TASKS:
A – Transcribe the stretch of the DASH-KV excerpt from "Method Qwen2-7B LongBench" through "Matches Baseline \(O(N)\)".
B – Answer these questions from the DASH-KV excerpt.
(i) What value is given for the auxiliary coefficients?
(ii) What complexity is listed for Full Attention?
(iii) From what do eviction methods suffer, according to the key findings?

DOCUMENT TEXT:
________________________________________

The primary loss is list-wise distillation \(\mathcal{L}_{\text{distill}} = \text{KL}(P_{\text{student}} \| P_{\text{teacher}})\), combined with bit balance loss \(\mathcal{L}_{\text{bal}}\) and quantization loss \(\mathcal{L}_{\text{quant}}\) (auxiliary coefficients are 0.1). Asymmetric temperature scaling is employed to address the issue of over-smoothed hash dot product distributions.

Key Experimental Results

Main Results

Method Qwen2-7B LongBench Avg. Complexity
Full Attention Baseline \(O(N^2)\)
H2O (Eviction) Below Baseline Linear
SnapKV (Eviction) Below Baseline Linear
KIVI (Quantization) Below Baseline Near Linear
DASH-KV Matches Baseline \(O(N)\)

Ablation Study

Configuration Performance Description
Hash Only (No Calibration) Performance Drop Inaccurate coarse distance
+ Cross-Head Consensus Gain Voting reduces misjudgments
+ Cross-Layer Momentum Further Gain Temporal prior is effective
+ Mixed Precision Optimal Preserves critical token precision

Key Findings

  • DASH-KV matches Full Attention performance on LongBench while achieving linear complexity.
  • Eviction methods suffer from irreversible information loss, whereas DASH-KV discards no information.

________________________________________

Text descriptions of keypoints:
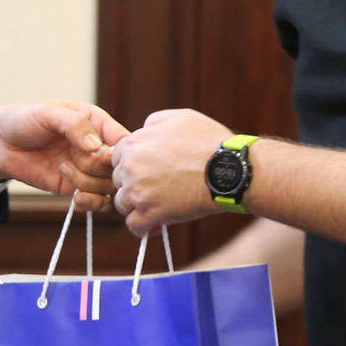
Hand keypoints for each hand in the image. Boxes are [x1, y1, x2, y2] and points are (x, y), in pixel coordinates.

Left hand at [0, 102, 127, 212]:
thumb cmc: (23, 119)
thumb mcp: (48, 112)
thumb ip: (74, 125)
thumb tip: (96, 147)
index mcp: (96, 123)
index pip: (123, 140)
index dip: (118, 153)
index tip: (101, 155)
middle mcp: (95, 147)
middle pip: (117, 168)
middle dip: (99, 169)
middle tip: (77, 162)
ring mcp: (86, 169)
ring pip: (108, 187)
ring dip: (89, 185)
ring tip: (63, 170)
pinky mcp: (74, 187)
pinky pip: (95, 201)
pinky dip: (89, 203)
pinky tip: (74, 198)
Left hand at [111, 109, 236, 235]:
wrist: (228, 169)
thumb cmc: (209, 142)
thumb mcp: (179, 117)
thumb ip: (153, 123)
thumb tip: (143, 130)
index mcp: (133, 144)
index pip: (116, 159)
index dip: (132, 165)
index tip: (147, 172)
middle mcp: (130, 167)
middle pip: (118, 181)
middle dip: (133, 185)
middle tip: (156, 189)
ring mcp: (138, 192)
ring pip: (123, 204)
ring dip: (137, 206)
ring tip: (157, 205)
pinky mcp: (150, 214)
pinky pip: (134, 226)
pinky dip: (143, 227)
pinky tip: (155, 224)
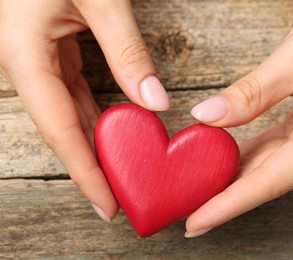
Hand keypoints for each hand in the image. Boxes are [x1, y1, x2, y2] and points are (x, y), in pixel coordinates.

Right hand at [0, 1, 168, 221]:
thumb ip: (125, 50)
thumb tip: (154, 101)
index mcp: (25, 56)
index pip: (60, 131)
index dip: (85, 172)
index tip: (108, 206)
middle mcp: (26, 65)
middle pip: (63, 131)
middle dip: (92, 166)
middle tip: (122, 198)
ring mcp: (37, 60)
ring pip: (68, 116)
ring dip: (95, 145)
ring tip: (121, 174)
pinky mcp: (51, 53)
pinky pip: (73, 95)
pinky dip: (95, 117)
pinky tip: (115, 132)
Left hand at [186, 0, 292, 236]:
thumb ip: (250, 94)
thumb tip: (207, 118)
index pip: (273, 180)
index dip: (231, 204)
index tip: (196, 222)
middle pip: (271, 179)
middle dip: (227, 197)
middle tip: (187, 209)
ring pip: (272, 166)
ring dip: (235, 178)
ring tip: (200, 189)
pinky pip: (277, 147)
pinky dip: (248, 155)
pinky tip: (223, 161)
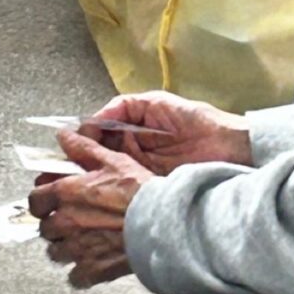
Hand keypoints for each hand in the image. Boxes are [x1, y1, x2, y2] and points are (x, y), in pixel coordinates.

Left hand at [28, 132, 154, 287]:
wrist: (163, 223)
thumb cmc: (140, 192)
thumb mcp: (112, 161)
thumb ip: (83, 149)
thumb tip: (64, 137)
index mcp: (66, 194)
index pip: (35, 201)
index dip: (41, 202)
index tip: (49, 203)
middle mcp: (66, 222)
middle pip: (44, 229)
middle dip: (54, 225)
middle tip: (68, 222)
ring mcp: (78, 248)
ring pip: (55, 253)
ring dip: (64, 249)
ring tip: (79, 242)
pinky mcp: (93, 270)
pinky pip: (75, 278)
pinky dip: (80, 273)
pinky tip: (91, 263)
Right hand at [75, 90, 251, 175]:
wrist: (231, 147)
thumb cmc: (197, 120)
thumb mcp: (158, 102)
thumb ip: (124, 106)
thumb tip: (93, 119)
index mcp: (130, 127)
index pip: (96, 133)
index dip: (81, 138)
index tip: (70, 145)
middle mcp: (130, 149)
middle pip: (97, 155)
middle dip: (79, 161)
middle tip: (62, 169)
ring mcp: (140, 170)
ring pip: (108, 173)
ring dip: (91, 177)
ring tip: (73, 183)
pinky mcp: (151, 186)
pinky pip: (128, 187)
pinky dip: (114, 189)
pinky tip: (100, 191)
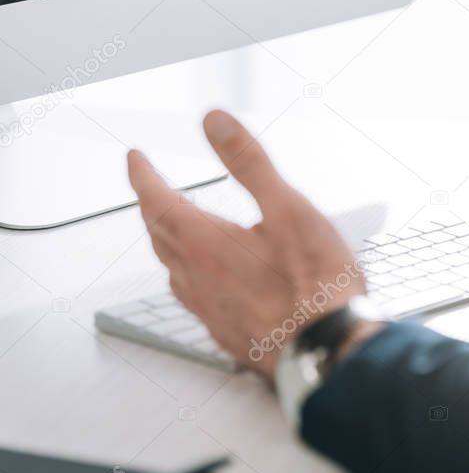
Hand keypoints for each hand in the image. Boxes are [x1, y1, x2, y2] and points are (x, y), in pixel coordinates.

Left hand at [128, 110, 370, 378]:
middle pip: (159, 236)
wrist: (328, 350)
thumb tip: (215, 122)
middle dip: (152, 205)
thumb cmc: (315, 284)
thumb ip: (249, 163)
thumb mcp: (289, 208)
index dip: (143, 176)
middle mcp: (197, 279)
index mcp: (206, 244)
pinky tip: (209, 280)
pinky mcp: (228, 333)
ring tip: (174, 229)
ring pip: (172, 270)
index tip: (136, 159)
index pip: (157, 201)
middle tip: (152, 188)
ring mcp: (210, 310)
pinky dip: (189, 275)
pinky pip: (193, 297)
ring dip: (166, 242)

________________________________________

SOLVED TASKS:
A –
Method Qwen2-7B LongBench Avg. Complexity
Full Attention Baseline \(O(N^2)\)
H2O (Eviction) Below Baseline Linear
SnapKV (Eviction) Below Baseline Linear
KIVI (Quantization) Below Baseline Near Linear
DASH-KV Matches Baseline \(O(N)\)

B –
(i) 0.1
(ii) O(N^2)
(iii) Irreversible information loss